Figure 6. L-CSNO inhibition of voltage-gated K⁺ current.

(A) Top view: Schematic showing L-CSNO’s effect of altering the structure of the Kv multimer. The HDX data (Figure 3 and Supplemental Figure 3) show that the tertiary structure of Kvβ2 is altered by L-CSNO binding to make the protein more concave, particularly at the base near the site of its interaction with Kvα proteins. Kv1.1 T1 is also affected (Figure 3 and Supplemental Figure 3), but patch clamp data suggest that the interaction with Kvβ2 is essential for a functional effect (Figure 2).
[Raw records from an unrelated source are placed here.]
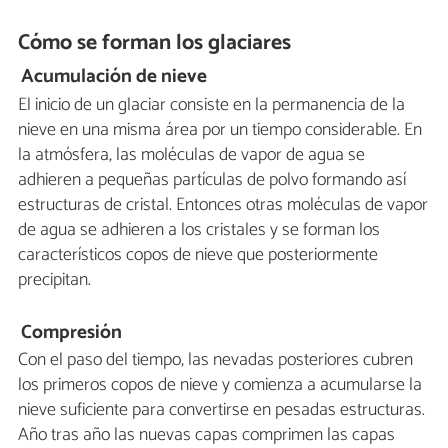
Cómo se forman los glaciares
Acumulación de nieve
El inicio de un glaciar consiste en la permanencia de la
nieve en una misma área por un tiempo considerable. En
la atmósfera, las moléculas de vapor de agua se
adhieren a pequeñas partículas de polvo formando así
estructuras de cristal. Entonces otras moléculas de vapor
de agua se adhieren a los cristales y se forman los
característicos copos de nieve que posteriormente
precipitan.
Compresión
Con el paso del tiempo, las nevadas posteriores cubren
los primeros copos de nieve y comienza a acumularse la
nieve suficiente para convertirse en pesadas estructuras.
Año tras año las nuevas capas comprimen las capas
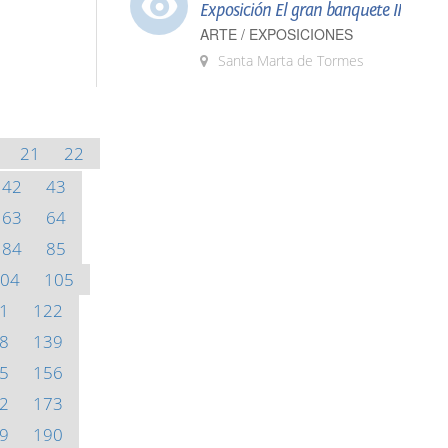
Exposición El gran banquete II
ARTE / EXPOSICIONES
Santa Marta de Tormes
21
22
42
43
63
64
84
85
04
105
1
122
8
139
5
156
2
173
9
190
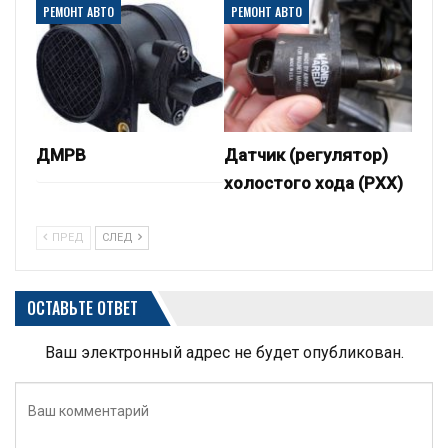
РЕМОНТ АВТО
РЕМОНТ АВТО
ДМРВ
Датчик (регулятор)
холостого хода (РХХ)
ПРЕД
СЛЕД
ОСТАВЬТЕ ОТВЕТ
Ваш электронный адрес не будет опубликован.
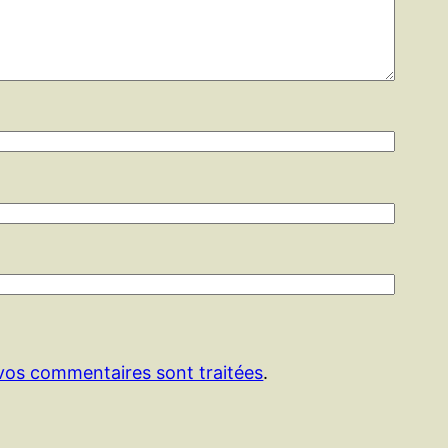
 vos commentaires sont traitées
.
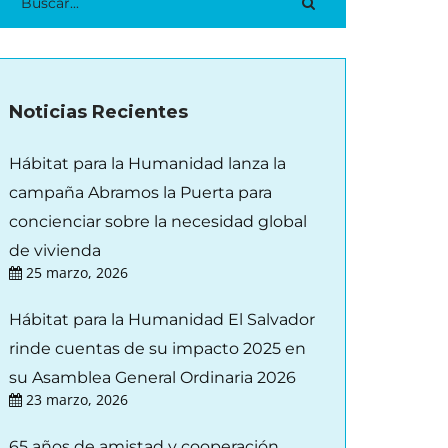
Noticias Recientes
Hábitat para la Humanidad lanza la
campaña Abramos la Puerta para
concienciar sobre la necesidad global
de vivienda
25 marzo, 2026
Hábitat para la Humanidad El Salvador
rinde cuentas de su impacto 2025 en
su Asamblea General Ordinaria 2026
23 marzo, 2026
65 años de amistad y cooperación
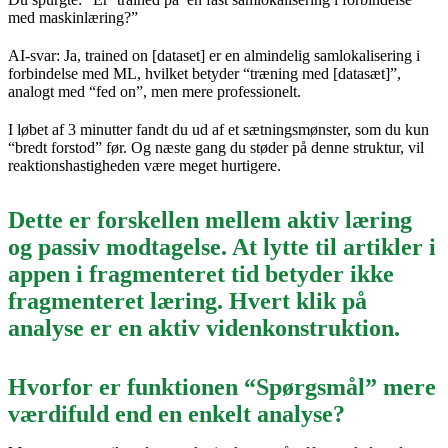
med maskinlæring?”
AI-svar: Ja, trained on [dataset] er en almindelig samlokalisering i
forbindelse med ML, hvilket betyder “træning med [datasæt]”,
analogt med “fed on”, men mere professionelt.
I løbet af 3 minutter fandt du ud af et sætningsmønster, som du kun
“bredt forstod” før. Og næste gang du støder på denne struktur, vil
reaktionshastigheden være meget hurtigere.
Dette er forskellen mellem aktiv læring
og passiv modtagelse. At lytte til artikler i
appen i fragmenteret tid betyder ikke
fragmenteret læring. Hvert klik på
analyse er en aktiv videnkonstruktion.
Hvorfor er funktionen “Spørgsmål” mere
værdifuld end en enkelt analyse?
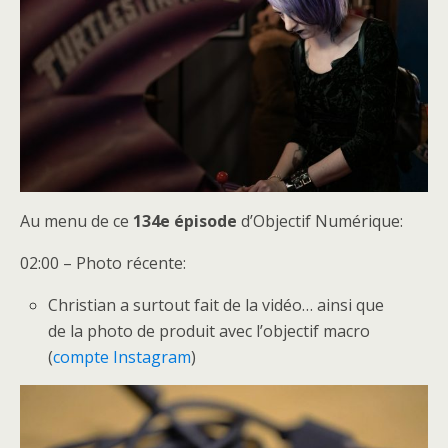
Au menu de ce
134e épisode
d’Objectif Numérique:
02:00 – Photo récente:
Christian a surtout fait de la vidéo… ainsi que
de la photo de produit avec l’objectif macro
(
compte Instagram
)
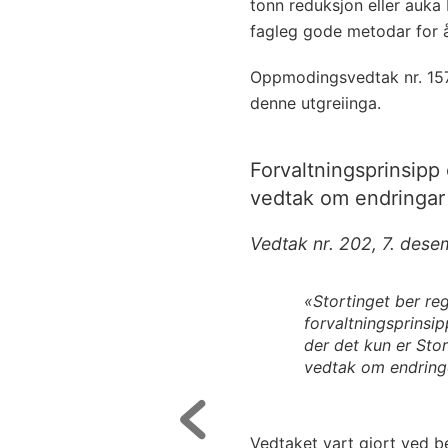
tonn reduksjon eller auka 
fagleg gode metodar for å
Oppmodingsvedtak nr. 157
denne utgreiinga.
Forvaltningsprinsipp 
vedtak om endringar 
Vedtak nr. 202, 7. des
«Stortinget ber re
forvaltningsprinsi
der det kun er Stor
vedtak om endringe
Vedtaket vart gjort ved 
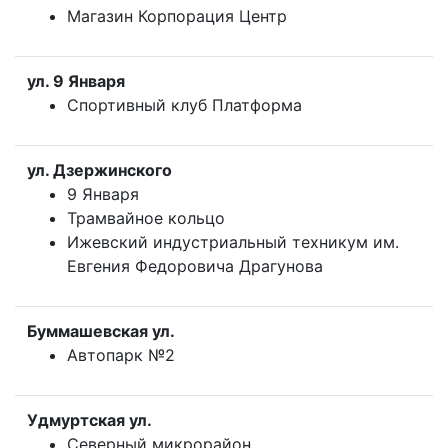
Магазин Корпорация Центр
ул. 9 Января
Спортивный клуб Платформа
ул. Дзержинского
9 Января
Трамвайное кольцо
Ижевский индустриальный техникум им.
Евгения Федоровича Драгунова
Буммашевская ул.
Автопарк №2
Удмуртская ул.
Северный микрорайон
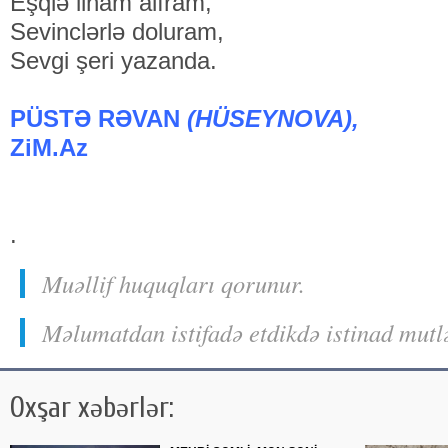
Eşqlə ilham alıram,
Sevinclərlə doluram,
Sevgi şeri yazanda.
PÜSTƏ RƏVAN
(HÜSEYNOVA),
ZiM.Az
.
Muəllif huquqları qorunur.
Məlumatdan istifadə etdikdə istinad mutl
Oxşar xəbərlər:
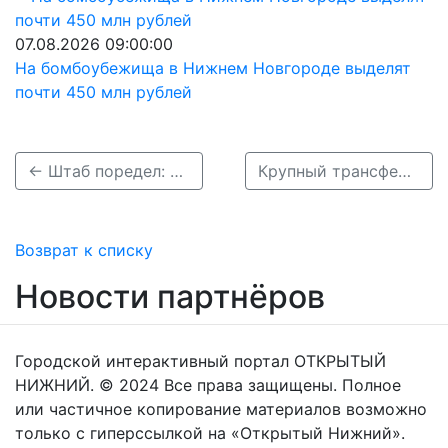
07.08.2026 09:00:00
На бомбоубежища в Нижнем Новгороде выделят
почти 450 млн рублей
← Штаб поредел: ХК «Торпедо» лишился тренера Игоря Уланова
Крупный трансфер: в Нижний Новгород едет еще один «Армеец» →
Возврат к списку
Новости партнёров
Городской интерактивный портал ОТКРЫТЫЙ
НИЖНИЙ. © 2024 Все права защищены. Полное
или частичное копирование материалов возможно
только с гиперссылкой на «Открытый Нижний».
L-CSNO is formed from GSNO by γ-glutamyl transpeptidase and downstream dipeptidases (1), signaling increased V_E (1). GSNO is formed, in turn, by NOS activation, oxyhemoglobin desaturation, ceruloplasmin and other metalloproteins capable of transferring NO⁺ equivalents to thiolate anions. Uniquely, NO is not transferred to the Kv proteins. D-CSNO does not share the activity of L-CSNO (Figures 2–5), though both isomers form NO at the same rate (20). (B) Lateral view of the Kvα/Kvβ complex in the plasma membrane, as in Figure 2A: side view of K⁺ exit from the cell. (C) Based on HDX, approximate sites of L-SNO binding in the 4 Kvβ2 subunits. (D) In silico estimates of L-CSNO interaction with Kvβ2 amino acids using ChemDraw and Schrödinger Maestro software. Reproduced with permission from V. Ferrante.